MDAS also provides an efficient way to manage the query traffic so that gridlock does not occur when more than one user wants to access the same database, according to a release from the university.

Fertility after menopause
An experimental ovarian tissue transplant that may eventually allow women to turn back their biological clocks and have children past menopause is raising ethical questions with some experts, reports Associated Press.

The procedure was performed in February on a 30-year-old woman in the hopes of reversing symptoms of early menopause brought on by the removal of her ovaries. Four months after the implant, she ovulated and had a normal menstrual cycle.

Kutluk Oktay, who performed the operation at New York Methodist Hospital, says the surgery gives new hope for young infertile women, especially those who had cancer.

He has stressed that the procedure should be reserved for women with premature menopause triggered by serious illnesses — and not be considered a panacea for otherwise healthy women who want to have children later in life.

“It’s premature to expand the technology for use that way. It may come, like all these other developments in the fertility field.

Gem-quality diamonds
A joint team of Russian and U.S.scientists claim to have developed a technique to consistently produce low cost gem-quality diamonds that can be used in jewellery and next-generation high-speed electronics.

The science of making gem-quality diamonds is known since the 1960s, but the machines were huge and the cost exceeded that of mining natural diamonds.

About the size of a washing machine, the device starts with a carbon source and a tiny piece of a real diamond called a “seed”. The machine squeezes the seed with increasingly high pressure topping out at 850,000 pounds per square inch.
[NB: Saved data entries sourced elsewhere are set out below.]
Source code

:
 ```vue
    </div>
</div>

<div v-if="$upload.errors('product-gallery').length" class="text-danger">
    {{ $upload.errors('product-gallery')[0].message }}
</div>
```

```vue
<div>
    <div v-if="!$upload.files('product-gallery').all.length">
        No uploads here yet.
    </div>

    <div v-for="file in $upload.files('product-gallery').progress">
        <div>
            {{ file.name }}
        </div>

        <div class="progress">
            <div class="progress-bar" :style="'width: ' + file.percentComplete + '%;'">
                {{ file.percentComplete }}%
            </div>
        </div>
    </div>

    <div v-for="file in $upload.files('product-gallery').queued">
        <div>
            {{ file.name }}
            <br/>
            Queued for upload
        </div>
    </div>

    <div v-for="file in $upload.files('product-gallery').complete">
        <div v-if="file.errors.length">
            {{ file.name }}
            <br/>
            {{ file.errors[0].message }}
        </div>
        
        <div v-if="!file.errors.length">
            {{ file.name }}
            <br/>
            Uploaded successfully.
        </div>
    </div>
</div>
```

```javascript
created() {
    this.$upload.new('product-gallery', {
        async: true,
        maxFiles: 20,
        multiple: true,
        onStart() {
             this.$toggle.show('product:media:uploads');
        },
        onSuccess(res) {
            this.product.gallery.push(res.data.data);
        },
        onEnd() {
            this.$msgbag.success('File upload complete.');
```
Other equipment heat the core to 2,000 to 3,000 degrees Fahrenheit. The high pressure and temperatures transform the seed into a bigger diamond.

The machines require very little electricity and are not expensive to build, but the Russian researchers were unable to make them consistently to produce diamonds of the same colour or quality.

Assistance came from researchers of University of Florida in the U.S.A. who helped the Russians control the processing parameters like heat and pressure and modify them to get different results, according to a release from the university.

Book conservation using plasma
In an ongoing project, German researchers are using plasma technology—a standard industrial process for cleaning surfaces—to arrest deterioration of old books.

A group of researchers comprising microbiologists and plasma chemists at Fraunhofer Institute for Interfacial Engineering and Biotechnology (IGB), Stuttgart, are collaborating with book restorers on the development of processes that would help prevent deterioration of precious books and remedy existing damage.

The team intends to develop plasma technology for this purpose, reports Fraunhofer Gesellschaft Research News.